__YOUR TASK__
Needed from the entries below: every line that holds the word "fremme".

<<<<

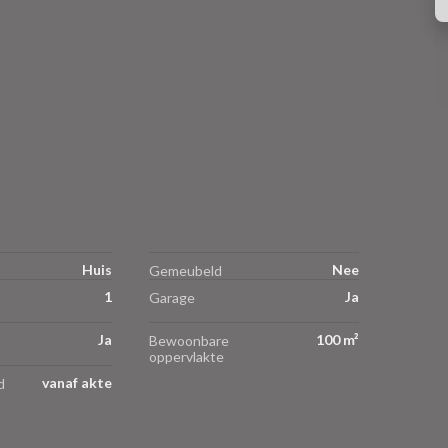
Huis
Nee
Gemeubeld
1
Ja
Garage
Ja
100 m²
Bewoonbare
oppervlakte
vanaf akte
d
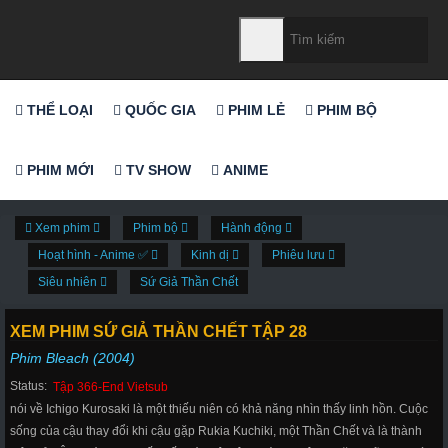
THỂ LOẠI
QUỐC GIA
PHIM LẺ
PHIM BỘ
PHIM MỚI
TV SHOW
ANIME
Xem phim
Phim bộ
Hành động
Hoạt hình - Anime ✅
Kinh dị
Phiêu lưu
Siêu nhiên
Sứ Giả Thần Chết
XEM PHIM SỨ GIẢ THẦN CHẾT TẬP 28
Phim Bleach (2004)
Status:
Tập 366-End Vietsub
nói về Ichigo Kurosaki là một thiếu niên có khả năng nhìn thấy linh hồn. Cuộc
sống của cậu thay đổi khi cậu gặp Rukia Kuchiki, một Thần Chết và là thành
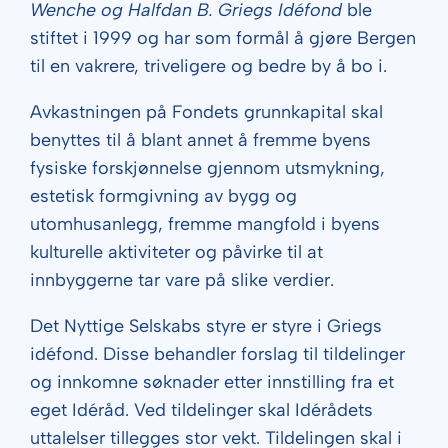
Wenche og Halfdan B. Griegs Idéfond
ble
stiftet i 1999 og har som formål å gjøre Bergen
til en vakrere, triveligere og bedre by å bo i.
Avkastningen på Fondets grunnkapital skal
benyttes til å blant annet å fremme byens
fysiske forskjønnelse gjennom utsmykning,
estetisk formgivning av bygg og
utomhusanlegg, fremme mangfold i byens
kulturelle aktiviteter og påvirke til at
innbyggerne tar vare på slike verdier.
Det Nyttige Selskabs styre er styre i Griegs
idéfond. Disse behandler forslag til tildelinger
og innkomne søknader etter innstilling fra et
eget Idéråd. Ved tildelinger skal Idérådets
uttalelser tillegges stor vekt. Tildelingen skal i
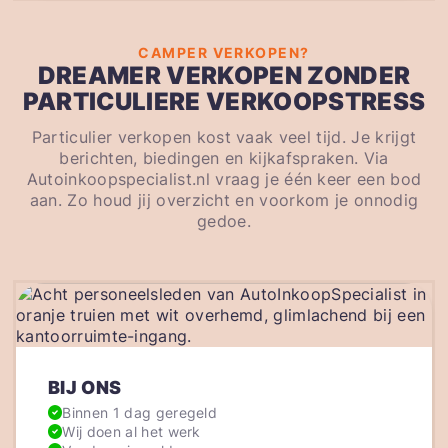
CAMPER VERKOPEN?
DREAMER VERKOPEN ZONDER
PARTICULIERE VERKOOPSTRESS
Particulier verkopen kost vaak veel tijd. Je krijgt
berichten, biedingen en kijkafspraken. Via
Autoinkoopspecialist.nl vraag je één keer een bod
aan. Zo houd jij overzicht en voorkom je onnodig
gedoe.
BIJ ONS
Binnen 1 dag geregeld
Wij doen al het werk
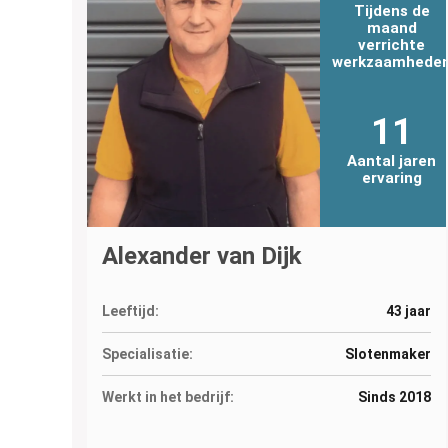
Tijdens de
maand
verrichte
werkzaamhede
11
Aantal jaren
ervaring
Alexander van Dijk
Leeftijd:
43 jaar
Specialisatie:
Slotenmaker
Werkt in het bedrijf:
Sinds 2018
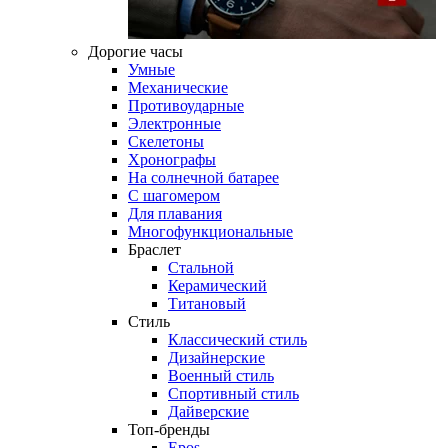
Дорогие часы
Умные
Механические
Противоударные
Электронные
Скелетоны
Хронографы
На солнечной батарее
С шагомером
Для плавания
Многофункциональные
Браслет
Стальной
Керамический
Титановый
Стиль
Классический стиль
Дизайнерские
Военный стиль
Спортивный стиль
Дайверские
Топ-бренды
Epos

>>>>
<<<<

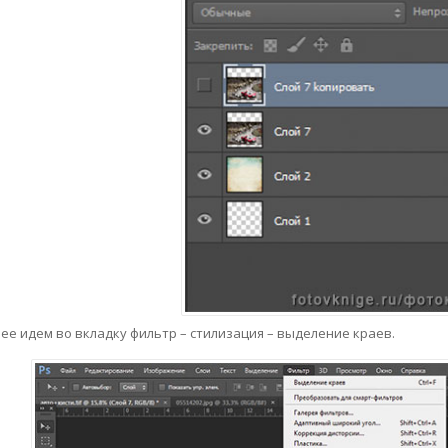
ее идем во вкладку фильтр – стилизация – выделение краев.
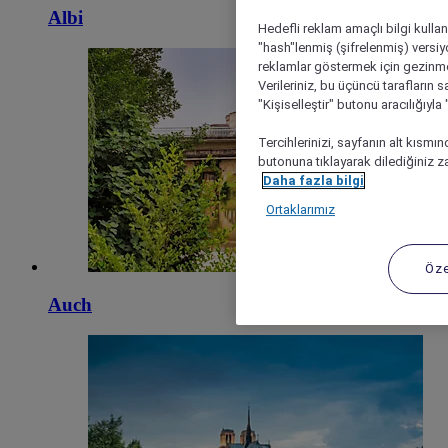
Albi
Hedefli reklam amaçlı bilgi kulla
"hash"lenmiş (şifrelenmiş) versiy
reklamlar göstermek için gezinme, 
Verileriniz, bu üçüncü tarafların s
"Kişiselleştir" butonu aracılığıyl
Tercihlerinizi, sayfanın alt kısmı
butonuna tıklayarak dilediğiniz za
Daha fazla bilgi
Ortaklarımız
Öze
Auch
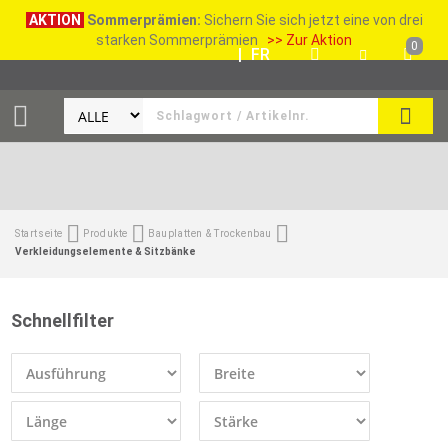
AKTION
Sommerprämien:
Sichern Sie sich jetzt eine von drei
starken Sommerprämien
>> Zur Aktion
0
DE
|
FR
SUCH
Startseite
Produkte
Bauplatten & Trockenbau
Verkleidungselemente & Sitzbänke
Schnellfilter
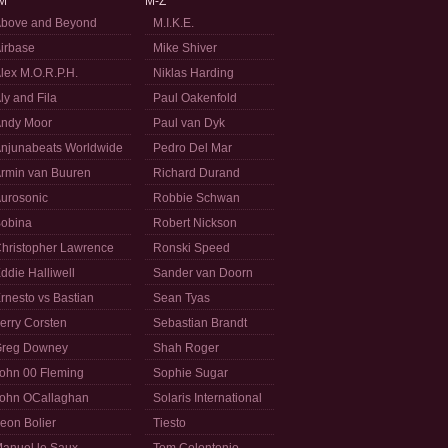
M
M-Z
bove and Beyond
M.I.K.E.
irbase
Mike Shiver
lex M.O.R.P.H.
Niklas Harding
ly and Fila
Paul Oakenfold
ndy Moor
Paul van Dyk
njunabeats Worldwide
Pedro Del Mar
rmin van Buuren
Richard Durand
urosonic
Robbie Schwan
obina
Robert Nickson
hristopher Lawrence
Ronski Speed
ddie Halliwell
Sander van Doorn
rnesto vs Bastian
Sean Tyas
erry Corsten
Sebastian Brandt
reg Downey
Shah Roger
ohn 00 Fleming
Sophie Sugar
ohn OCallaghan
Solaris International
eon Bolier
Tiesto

>>>>

__TASK RESULT__
benyttes til å blant annet å fremme byens
utomhusanlegg, fremme mangfold i byens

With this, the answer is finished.